ENTRIES SHOWN ▸
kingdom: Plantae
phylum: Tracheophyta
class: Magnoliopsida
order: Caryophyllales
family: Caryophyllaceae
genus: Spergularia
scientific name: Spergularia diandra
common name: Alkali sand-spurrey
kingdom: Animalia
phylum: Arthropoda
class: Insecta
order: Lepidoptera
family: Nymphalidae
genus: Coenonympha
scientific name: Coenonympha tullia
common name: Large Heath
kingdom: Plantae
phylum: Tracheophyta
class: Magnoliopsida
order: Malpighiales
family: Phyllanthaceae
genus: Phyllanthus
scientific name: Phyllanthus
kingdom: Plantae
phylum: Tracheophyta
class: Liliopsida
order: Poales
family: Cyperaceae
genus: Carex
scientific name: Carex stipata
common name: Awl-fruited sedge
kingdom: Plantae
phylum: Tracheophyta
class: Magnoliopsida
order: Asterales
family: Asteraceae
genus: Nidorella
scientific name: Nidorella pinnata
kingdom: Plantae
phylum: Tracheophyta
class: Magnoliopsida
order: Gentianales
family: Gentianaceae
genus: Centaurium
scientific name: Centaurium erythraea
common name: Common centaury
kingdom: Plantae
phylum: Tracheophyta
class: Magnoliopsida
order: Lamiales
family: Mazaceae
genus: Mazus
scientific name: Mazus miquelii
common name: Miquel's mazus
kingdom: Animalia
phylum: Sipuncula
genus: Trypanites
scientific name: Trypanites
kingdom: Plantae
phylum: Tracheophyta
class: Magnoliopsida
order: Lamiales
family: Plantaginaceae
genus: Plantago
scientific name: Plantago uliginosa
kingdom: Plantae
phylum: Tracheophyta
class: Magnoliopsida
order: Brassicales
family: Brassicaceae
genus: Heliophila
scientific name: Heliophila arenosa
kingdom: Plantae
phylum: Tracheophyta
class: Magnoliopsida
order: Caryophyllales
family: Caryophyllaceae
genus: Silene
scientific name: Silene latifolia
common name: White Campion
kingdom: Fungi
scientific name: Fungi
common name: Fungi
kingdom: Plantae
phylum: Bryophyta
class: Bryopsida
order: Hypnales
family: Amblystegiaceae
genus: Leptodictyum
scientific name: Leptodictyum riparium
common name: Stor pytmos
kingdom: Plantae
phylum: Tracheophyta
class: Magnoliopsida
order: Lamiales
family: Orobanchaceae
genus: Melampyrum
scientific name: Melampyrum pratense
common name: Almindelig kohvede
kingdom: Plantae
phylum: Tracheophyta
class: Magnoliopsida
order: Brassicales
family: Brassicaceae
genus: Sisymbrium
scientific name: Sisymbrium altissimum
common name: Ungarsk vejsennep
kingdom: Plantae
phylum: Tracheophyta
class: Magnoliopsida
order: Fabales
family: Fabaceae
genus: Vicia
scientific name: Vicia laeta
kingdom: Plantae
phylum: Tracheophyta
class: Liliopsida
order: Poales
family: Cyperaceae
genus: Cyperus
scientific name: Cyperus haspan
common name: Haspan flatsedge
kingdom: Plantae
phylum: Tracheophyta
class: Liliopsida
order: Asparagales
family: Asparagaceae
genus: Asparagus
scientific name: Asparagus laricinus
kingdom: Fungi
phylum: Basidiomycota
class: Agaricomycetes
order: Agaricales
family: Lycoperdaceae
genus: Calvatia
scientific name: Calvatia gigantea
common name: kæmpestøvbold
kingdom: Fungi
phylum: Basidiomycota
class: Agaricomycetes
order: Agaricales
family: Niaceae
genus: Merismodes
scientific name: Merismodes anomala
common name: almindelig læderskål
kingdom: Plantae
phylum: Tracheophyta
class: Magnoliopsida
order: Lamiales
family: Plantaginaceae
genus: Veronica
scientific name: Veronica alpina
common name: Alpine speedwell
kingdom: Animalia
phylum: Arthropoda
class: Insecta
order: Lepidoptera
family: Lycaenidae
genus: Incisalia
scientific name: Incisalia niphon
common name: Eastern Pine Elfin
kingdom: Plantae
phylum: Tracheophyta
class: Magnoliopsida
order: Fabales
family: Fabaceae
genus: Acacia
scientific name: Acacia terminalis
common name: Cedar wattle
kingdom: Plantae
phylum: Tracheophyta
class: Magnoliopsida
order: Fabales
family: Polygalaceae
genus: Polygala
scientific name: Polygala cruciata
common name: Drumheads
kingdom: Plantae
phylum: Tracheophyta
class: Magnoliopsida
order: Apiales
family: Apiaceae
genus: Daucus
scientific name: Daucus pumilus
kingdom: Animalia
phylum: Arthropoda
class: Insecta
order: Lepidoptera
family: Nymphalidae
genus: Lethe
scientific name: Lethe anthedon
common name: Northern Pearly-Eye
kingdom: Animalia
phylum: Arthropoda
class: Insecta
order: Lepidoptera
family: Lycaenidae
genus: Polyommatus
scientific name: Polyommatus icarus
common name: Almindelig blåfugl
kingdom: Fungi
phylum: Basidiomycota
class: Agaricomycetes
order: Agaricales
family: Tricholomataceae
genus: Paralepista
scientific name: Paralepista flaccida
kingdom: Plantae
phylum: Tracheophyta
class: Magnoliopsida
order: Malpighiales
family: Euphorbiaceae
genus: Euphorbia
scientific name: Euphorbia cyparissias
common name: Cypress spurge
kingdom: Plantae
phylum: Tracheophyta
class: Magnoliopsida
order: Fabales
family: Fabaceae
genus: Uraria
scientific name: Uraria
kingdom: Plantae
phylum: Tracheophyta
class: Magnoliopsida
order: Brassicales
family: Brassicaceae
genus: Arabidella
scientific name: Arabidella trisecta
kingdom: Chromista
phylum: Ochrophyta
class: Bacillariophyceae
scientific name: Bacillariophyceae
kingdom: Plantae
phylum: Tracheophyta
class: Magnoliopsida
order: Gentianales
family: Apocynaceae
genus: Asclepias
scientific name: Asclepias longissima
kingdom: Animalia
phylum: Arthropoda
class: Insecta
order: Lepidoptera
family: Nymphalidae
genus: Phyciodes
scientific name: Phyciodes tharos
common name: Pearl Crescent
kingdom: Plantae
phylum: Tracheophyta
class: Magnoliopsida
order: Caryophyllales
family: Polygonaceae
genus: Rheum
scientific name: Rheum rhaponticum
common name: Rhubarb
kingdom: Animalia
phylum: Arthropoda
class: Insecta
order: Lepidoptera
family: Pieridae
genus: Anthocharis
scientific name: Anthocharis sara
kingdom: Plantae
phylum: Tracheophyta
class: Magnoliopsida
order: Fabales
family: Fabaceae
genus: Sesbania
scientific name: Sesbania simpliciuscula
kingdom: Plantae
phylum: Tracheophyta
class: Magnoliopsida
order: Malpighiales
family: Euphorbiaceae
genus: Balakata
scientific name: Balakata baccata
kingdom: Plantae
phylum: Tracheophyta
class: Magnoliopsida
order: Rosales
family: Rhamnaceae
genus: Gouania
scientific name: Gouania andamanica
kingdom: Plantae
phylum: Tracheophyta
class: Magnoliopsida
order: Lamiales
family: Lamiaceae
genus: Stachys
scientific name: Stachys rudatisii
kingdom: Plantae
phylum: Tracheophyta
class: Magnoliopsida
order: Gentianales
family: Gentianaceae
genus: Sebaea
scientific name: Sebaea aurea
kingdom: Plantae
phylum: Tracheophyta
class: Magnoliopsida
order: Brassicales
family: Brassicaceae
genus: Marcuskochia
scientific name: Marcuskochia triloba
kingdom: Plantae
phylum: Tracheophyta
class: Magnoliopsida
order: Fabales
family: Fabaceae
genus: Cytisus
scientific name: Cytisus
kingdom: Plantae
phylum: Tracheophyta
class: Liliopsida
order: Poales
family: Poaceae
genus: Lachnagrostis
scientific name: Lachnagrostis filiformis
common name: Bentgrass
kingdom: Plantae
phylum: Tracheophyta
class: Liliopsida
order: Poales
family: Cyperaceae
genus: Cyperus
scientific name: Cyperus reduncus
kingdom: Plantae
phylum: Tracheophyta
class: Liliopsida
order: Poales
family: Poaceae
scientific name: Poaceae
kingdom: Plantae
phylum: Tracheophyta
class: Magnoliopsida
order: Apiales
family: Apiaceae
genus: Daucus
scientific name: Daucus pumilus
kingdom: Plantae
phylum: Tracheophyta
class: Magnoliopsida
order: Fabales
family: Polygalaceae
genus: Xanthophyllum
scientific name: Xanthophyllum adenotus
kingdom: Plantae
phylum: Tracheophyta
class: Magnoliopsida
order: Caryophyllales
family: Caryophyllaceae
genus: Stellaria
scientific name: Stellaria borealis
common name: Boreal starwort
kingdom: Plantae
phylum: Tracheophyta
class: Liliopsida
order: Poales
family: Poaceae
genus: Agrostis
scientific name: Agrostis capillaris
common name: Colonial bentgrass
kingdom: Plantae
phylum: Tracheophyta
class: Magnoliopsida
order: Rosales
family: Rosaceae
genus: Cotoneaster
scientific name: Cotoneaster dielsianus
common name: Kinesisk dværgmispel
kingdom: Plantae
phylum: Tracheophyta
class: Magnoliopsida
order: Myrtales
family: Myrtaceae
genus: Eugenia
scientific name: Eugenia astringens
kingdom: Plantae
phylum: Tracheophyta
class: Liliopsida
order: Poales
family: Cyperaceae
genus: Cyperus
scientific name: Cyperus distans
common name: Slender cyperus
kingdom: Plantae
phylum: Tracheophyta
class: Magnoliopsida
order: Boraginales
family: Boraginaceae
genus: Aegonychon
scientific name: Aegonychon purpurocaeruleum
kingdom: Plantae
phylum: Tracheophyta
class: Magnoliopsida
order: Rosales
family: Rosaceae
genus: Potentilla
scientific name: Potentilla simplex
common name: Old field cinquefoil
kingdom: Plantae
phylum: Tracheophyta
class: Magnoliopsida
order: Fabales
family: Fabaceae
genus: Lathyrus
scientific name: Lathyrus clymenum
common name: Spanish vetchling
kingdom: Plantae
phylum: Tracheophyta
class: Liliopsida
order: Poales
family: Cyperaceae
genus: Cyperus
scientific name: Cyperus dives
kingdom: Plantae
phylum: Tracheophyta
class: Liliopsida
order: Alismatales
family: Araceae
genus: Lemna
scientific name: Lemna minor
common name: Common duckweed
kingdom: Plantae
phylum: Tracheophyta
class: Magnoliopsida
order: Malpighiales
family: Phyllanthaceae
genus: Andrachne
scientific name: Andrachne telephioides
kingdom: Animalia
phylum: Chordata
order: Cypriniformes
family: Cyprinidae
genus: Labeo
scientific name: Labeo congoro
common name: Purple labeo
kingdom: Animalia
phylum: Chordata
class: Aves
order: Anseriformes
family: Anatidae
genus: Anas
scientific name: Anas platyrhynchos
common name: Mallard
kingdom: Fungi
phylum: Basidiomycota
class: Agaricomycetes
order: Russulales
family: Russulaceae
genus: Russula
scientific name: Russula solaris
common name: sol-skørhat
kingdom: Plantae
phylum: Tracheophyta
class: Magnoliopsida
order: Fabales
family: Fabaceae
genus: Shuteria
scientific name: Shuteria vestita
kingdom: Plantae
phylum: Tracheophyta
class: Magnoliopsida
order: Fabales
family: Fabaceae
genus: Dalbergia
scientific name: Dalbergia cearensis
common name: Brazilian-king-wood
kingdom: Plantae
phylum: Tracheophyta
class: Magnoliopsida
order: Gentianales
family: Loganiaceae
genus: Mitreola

REQUIRED TASK ▸
Give the records again from their start through the line containing "common name: Almindelig kohvede", renaming "scientific name" to "Latin name" wherever it occurs and leaving everything else unchanged.

FULL ANSWER ▸
kingdom: Plantae
phylum: Tracheophyta
class: Magnoliopsida
order: Caryophyllales
family: Caryophyllaceae
genus: Spergularia
Latin name: Spergularia diandra
common name: Alkali sand-spurrey
kingdom: Animalia
phylum: Arthropoda
class: Insecta
order: Lepidoptera
family: Nymphalidae
genus: Coenonympha
Latin name: Coenonympha tullia
common name: Large Heath
kingdom: Plantae
phylum: Tracheophyta
class: Magnoliopsida
order: Malpighiales
family: Phyllanthaceae
genus: Phyllanthus
Latin name: Phyllanthus
kingdom: Plantae
phylum: Tracheophyta
class: Liliopsida
order: Poales
family: Cyperaceae
genus: Carex
Latin name: Carex stipata
common name: Awl-fruited sedge
kingdom: Plantae
phylum: Tracheophyta
class: Magnoliopsida
order: Asterales
family: Asteraceae
genus: Nidorella
Latin name: Nidorella pinnata
kingdom: Plantae
phylum: Tracheophyta
class: Magnoliopsida
order: Gentianales
family: Gentianaceae
genus: Centaurium
Latin name: Centaurium erythraea
common name: Common centaury
kingdom: Plantae
phylum: Tracheophyta
class: Magnoliopsida
order: Lamiales
family: Mazaceae
genus: Mazus
Latin name: Mazus miquelii
common name: Miquel's mazus
kingdom: Animalia
phylum: Sipuncula
genus: Trypanites
Latin name: Trypanites
kingdom: Plantae
phylum: Tracheophyta
class: Magnoliopsida
order: Lamiales
family: Plantaginaceae
genus: Plantago
Latin name: Plantago uliginosa
kingdom: Plantae
phylum: Tracheophyta
class: Magnoliopsida
order: Brassicales
family: Brassicaceae
genus: Heliophila
Latin name: Heliophila arenosa
kingdom: Plantae
phylum: Tracheophyta
class: Magnoliopsida
order: Caryophyllales
family: Caryophyllaceae
genus: Silene
Latin name: Silene latifolia
common name: White Campion
kingdom: Fungi
Latin name: Fungi
common name: Fungi
kingdom: Plantae
phylum: Bryophyta
class: Bryopsida
order: Hypnales
family: Amblystegiaceae
genus: Leptodictyum
Latin name: Leptodictyum riparium
common name: Stor pytmos
kingdom: Plantae
phylum: Tracheophyta
class: Magnoliopsida
order: Lamiales
family: Orobanchaceae
genus: Melampyrum
Latin name: Melampyrum pratense
common name: Almindelig kohvede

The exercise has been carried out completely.